_Stored items from a collection_
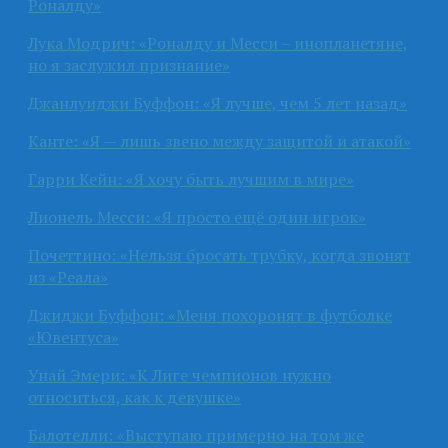
Роналду»
Лука Модрич: «Роналду и Месси – инопланетяне,
но я заслужил признание»
Джанлуиджи Буффон: «Я лучше, чем 5 лет назад»
Канте: «Я — лишь звено между защитой и атакой»
Гарри Кейн: «Я хочу быть лучшим в мире»
Лионель Месси: «Я просто ещё один игрок»
Почеттино: «Нельзя бросать трубку, когда звонят
из «Реала»
Джиджи Буффон: «Меня похоронят в футболке
«Ювентуса»
Унай Эмери: «К Лиге чемпионов нужно
относиться, как к девушке»
Балотелли: «Выступаю примерно на том же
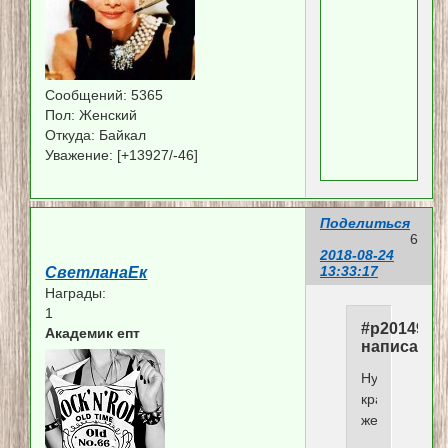
Сообщений:
5365
Пол:
Женский
Откуда:
Байкал
Уважение:
[+13927/-46]
Поделиться
6
2018-08-24
13:33:17
СветланаЕк
Награды:
1
#p201494,
Академик епт
написал(а)
Ну
красота
же!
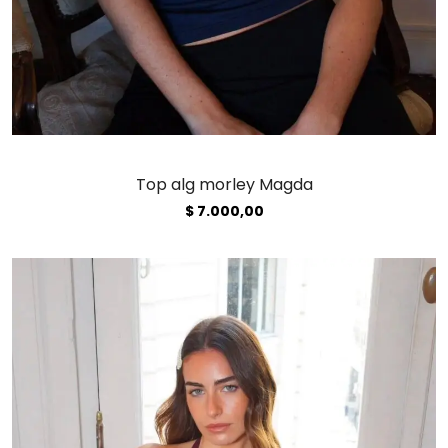
Top alg morley Magda
$
7.000,00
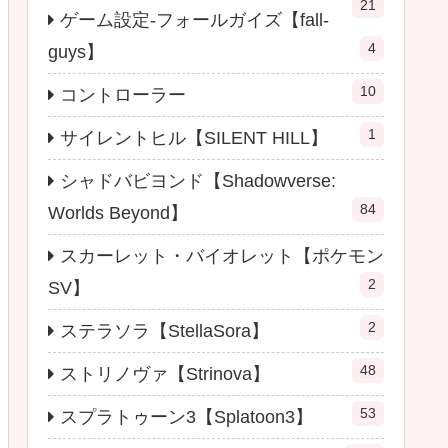
21
ゲーム設定-フォールガイズ【fall-
4
guys】
10
コントローラー
1
サイレントヒル【SILENT HILL】
シャドバビヨンド【Shadowverse:
84
Worlds Beyond】
スカーレット・バイオレット【ポケモン
2
SV】
2
ステラソラ【StellaSora】
48
ストリノヴァ【Strinova】
53
スプラトゥーン3【Splatoon3】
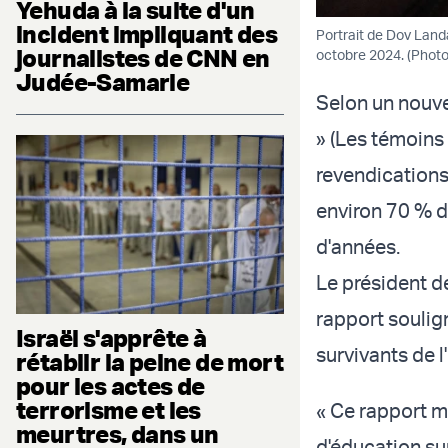
Yehuda à la suite d'un
incident impliquant des
Portrait de Dov Landa
journalistes de CNN en
octobre 2024. (Photo
Judée-Samarie
Selon un nouv
» (Les témoins 
revendications
environ 70 % d
d'années.
Le président d
rapport soulig
Israël s'apprête à
survivants de 
rétablir la peine de mort
pour les actes de
terrorisme et les
« Ce rapport m
meurtres, dans un
d'éducation sur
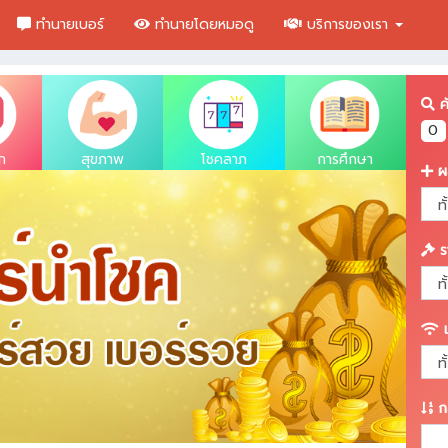
ทำนายเบอร์
ทำนายโดยหมอดู
บริการของเรา
ค้
ก
สุขภาพ
โชคลาภ
การศึกษา
ผ
ร
เ
กล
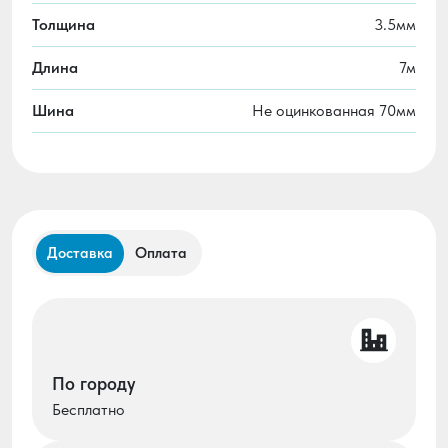
Толщина
3.5мм
Длина
7м
Шина
Не оцинкованная 70мм
Доставка
Оплата
По городу
Бесплатно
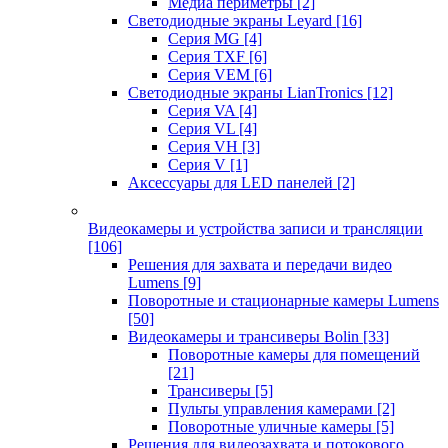
Медиа периметры
[2]
Светодиодные экраны Leyard
[16]
Серия MG
[4]
Серия TXF
[6]
Серия VEM
[6]
Светодиодные экраны LianTronics
[12]
Серия VA
[4]
Серия VL
[4]
Серия VH
[3]
Серия V
[1]
Аксессуары для LED панелей
[2]
Видеокамеры и устройства записи и трансляции
[106]
Решения для захвата и передачи видео
Lumens
[9]
Поворотные и стационарные камеры Lumens
[50]
Видеокамеры и трансиверы Bolin
[33]
Поворотные камеры для помещений
[21]
Трансиверы
[5]
Пульты управления камерами
[2]
Поворотные уличные камеры
[5]
Решения для видеозахвата и потокового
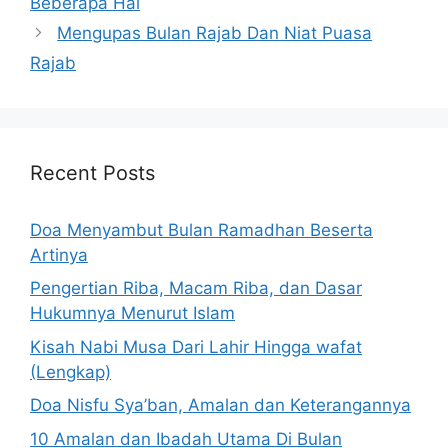
Beberapa Hal
Mengupas Bulan Rajab Dan Niat Puasa
Rajab
Recent Posts
Doa Menyambut Bulan Ramadhan Beserta
Artinya
Pengertian Riba, Macam Riba, dan Dasar
Hukumnya Menurut Islam
Kisah Nabi Musa Dari Lahir Hingga wafat
(Lengkap)
Doa Nisfu Sya’ban, Amalan dan Keterangannya
10 Amalan dan Ibadah Utama Di Bulan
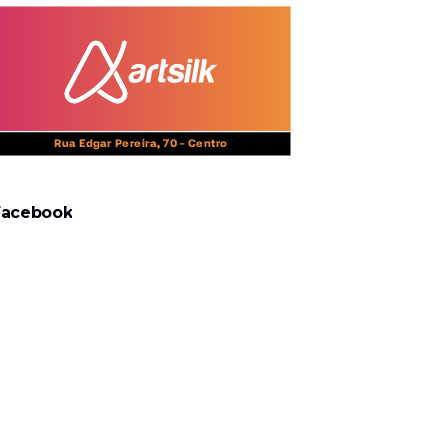
Facebook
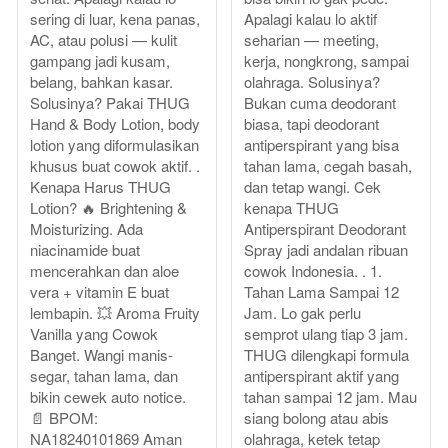
sering di luar, kena panas,
Apalagi kalau lo aktif
AC, atau polusi — kulit
seharian — meeting,
gampang jadi kusam,
kerja, nongkrong, sampai
belang, bahkan kasar.
olahraga. Solusinya?
Solusinya? Pakai THUG
Bukan cuma deodorant
Hand & Body Lotion, body
biasa, tapi deodorant
lotion yang diformulasikan
antiperspirant yang bisa
khusus buat cowok aktif. .
tahan lama, cegah basah,
Kenapa Harus THUG
dan tetap wangi. Cek
Lotion? 🔥 Brightening &
kenapa THUG
Moisturizing. Ada
Antiperspirant Deodorant
niacinamide buat
Spray jadi andalan ribuan
mencerahkan dan aloe
cowok Indonesia. . 1.
vera + vitamin E buat
Tahan Lama Sampai 12
lembapin. 💥 Aroma Fruity
Jam. Lo gak perlu
Vanilla yang Cowok
semprot ulang tiap 3 jam.
Banget. Wangi manis-
THUG dilengkapi formula
segar, tahan lama, dan
antiperspirant aktif yang
bikin cewek auto notice.
tahan sampai 12 jam. Mau
📄 BPOM:
siang bolong atau abis
NA18240101869 Aman
olahraga, ketek tetap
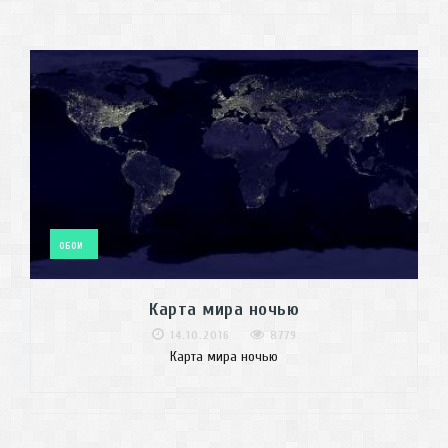
ОБОИ
Карта мира ночью
14.10.2016
8779
Карта мира ночью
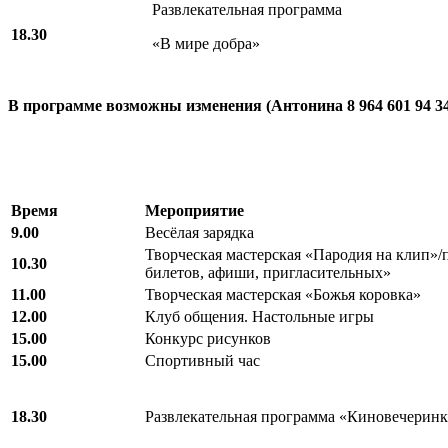
Развлекательная программа
18.30
«В мире добра»
В программе возможны изменения (Антонина 8 964 601 94 3
Время
Мероприятие
9.00
Весёлая зарядка
Творческая мастерская «Пародия на клип»
10.30
билетов, афиши, пригласительных»
11.00
Творческая мастерская «Божья коровка»
12.00
Клуб общения. Настольные игры
15.00
Конкурс рисунков
15.00
Спортивный час
18.30
Развлекательная программа «Киновечеринк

_THE TASK_
From the first line of the entries above down to the line holding "Поворотные и стационарные камеры Lumens", quote each line exactly and nothing else, skipping pictures.

_RESULT FOR THIS TASK_
Роналду»
Лука Модрич: «Роналду и Месси – инопланетяне,
но я заслужил признание»
Джанлуиджи Буффон: «Я лучше, чем 5 лет назад»
Канте: «Я — лишь звено между защитой и атакой»
Гарри Кейн: «Я хочу быть лучшим в мире»
Лионель Месси: «Я просто ещё один игрок»
Почеттино: «Нельзя бросать трубку, когда звонят
из «Реала»
Джиджи Буффон: «Меня похоронят в футболке
«Ювентуса»
Унай Эмери: «К Лиге чемпионов нужно
относиться, как к девушке»
Балотелли: «Выступаю примерно на том же
Сообщений:
5365
Пол:
Женский
Откуда:
Байкал
Уважение:
[+13927/-46]
Поделиться
6
2018-08-24
13:33:17
СветланаЕк
Награды:
1
#p201494,
Академик епт
написал(а)
Ну
красота
же!
Top alg morley Magda
$
7.000,00
21
ゲーム設定-フォールガイズ【fall-
4
guys】
10
コントローラー
1
サイレントヒル【SILENT HILL】
シャドバビヨンド【Shadowverse:
84
Worlds Beyond】
スカーレット・バイオレット【ポケモン
2
SV】
2
ステラソラ【StellaSora】
48
ストリノヴァ【Strinova】
53
スプラトゥーン3【Splatoon3】
Yehuda à la suite d'un
incident impliquant des
Portrait de Dov Landa
journalistes de CNN en
octobre 2024. (Photo
Judée-Samarie
Selon un nouv
» (Les témoins 
revendications
environ 70 % d
d'années.
Le président d
rapport soulig
Israël s'apprête à
survivants de 
rétablir la peine de mort
pour les actes de
terrorisme et les
« Ce rapport m
meurtres, dans un
d'éducation sur
ทำนายเบอร์
ทำนายโดยหมอดู
บริการของเรา
ค้
ก
สุขภาพ
โชคลาภ
การศึกษา
ผ
ร
เ
กล
Толщина
3.5мм
Длина
7м
Шина
Не оцинкованная 70мм
Доставка
Оплата
По городу
Бесплатно
Медиа периметры
[2]
Светодиодные экраны Leyard
[16]
Серия MG
[4]
Серия TXF
[6]
Серия VEM
[6]
Светодиодные экраны LianTronics
[12]
Серия VA
[4]
Серия VL
[4]
Серия VH
[3]
Серия V
[1]
Аксессуары для LED панелей
[2]
Видеокамеры и устройства записи и трансляции
[106]
Решения для захвата и передачи видео
Lumens
[9]
Поворотные и стационарные камеры Lumens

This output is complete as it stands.